Key Accountabilities:
- Run the production environment by
monitoring availability and taking a holistic view of system health.
- Create sustainable systems by
driving continuous improvement of the applications through chaos
experiments, automation, ML/AIOPs and proactive alerting strategies.
- Building and setting up new
development tools and infrastructure.
- Working on ways to automate and
improve development and release processes.
- Implement SRE frameworks and
practices within the organization using the systems operations tool chain.
- Operational Excellence – ensure
systems availability, performance, efficiency, change management,
monitoring, emergency response, security, and capacity planning.
- Stakeholder Engagement – Engage
the business teams and promoting a culture of participation and
collaboration to enhance effective and informed decision making.
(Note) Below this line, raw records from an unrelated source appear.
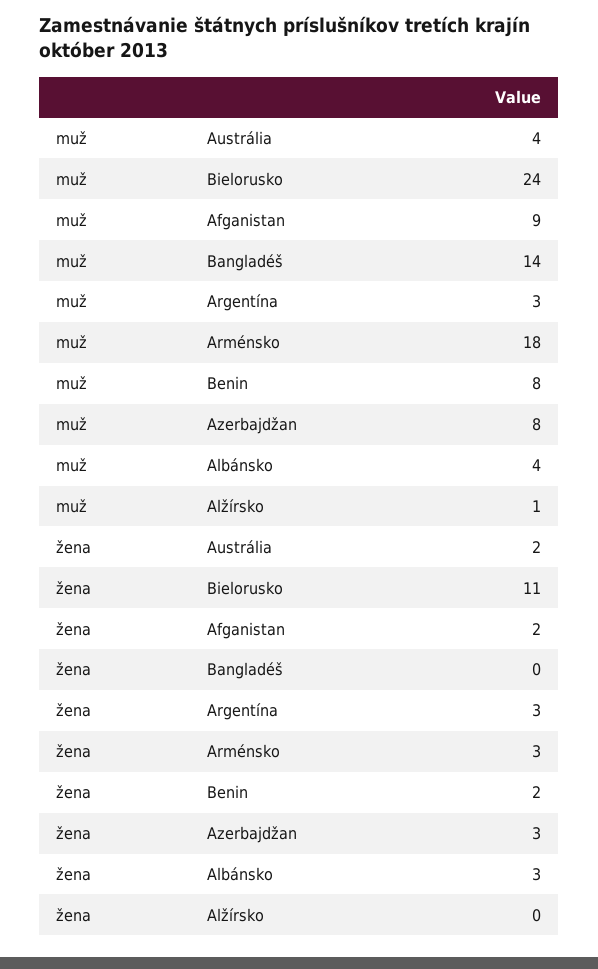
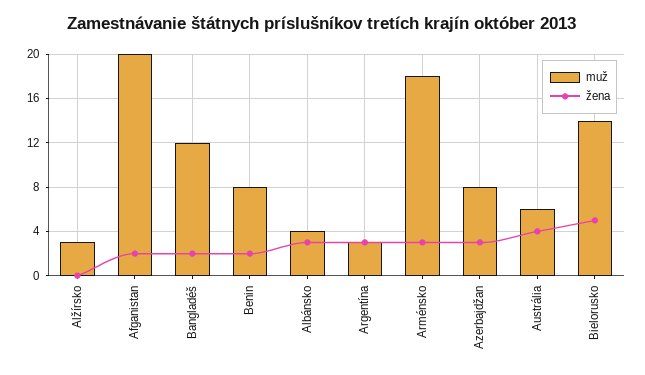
  {
    "muž": {
-     "Austrália": 4,
+     "Austrália": 6,
-     "Bielorusko": 24,
+     "Bielorusko": 14,
-     "Afganistan": 9,
+     "Afganistan": 20,
-     "Bangladéš": 14,
+     "Bangladéš": 12,
      "Argentína": 3,
      "Arménsko": 18,
      "Benin": 8,
      "Azerbajdžan": 8,
      "Albánsko": 4,
-     "Alžírsko": 1
+     "Alžírsko": 3
    },
    "žena": {
-     "Austrália": 2,
+     "Austrália": 4,
-     "Bielorusko": 11,
+     "Bielorusko": 5,
      "Afganistan": 2,
-     "Bangladéš": 0,
+     "Bangladéš": 2,
      "Argentína": 3,
      "Arménsko": 3,
      "Benin": 2,
      "Azerbajdžan": 3,
      "Albánsko": 3,
      "Alžírsko": 0
    }
  }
- Define, measure, monitor and
report key systems reliability performance indicators and escalate
breaches and violations, with an eye toward pushing our capabilities
forward, getting ahead of customer needs, and innovating to continually
improve.
- Continually improve skills and
competencies by proactively participating in various internal and external
training opportunities and stretch assignments.
- Research on new fit for future
technologies and actively implement the viable solutions
Job Qualifications:
- Bachelor’s Degree in Computer
Science, Information Systems, Software Engineering, IT, or another related
field
- More than three years of work
experience in programming and /or systems analysis applying agile
frameworks
- Strong familiarity with web
servers and load balancing technologies
- Experience using SRE tools such
as Ansible, Rundeck, Terraform
- Experience using monitoring tools
such as Dynatrace/ELK/Splunk
- Experience working with multiple
programming and markup languages, such as Java, XML, JSON, YAML, Python
- Experience in Unix/Linux/AIX
Operating System and application security technologies e.g., SSL
- Experience using code versioning
& collaboration tools such as Git, Bitbucket.
- Strong knowledge of software
architecture principles
- Strong analytical and
problem-solving skills
- Experience working with agile
methodologies, such as Scrum, Kanban,
- Professional experience and
knowledge of the telecommunications industry preferred
- A proactive approach to spotting
problems, areas for improvement, and performance bottlenecks.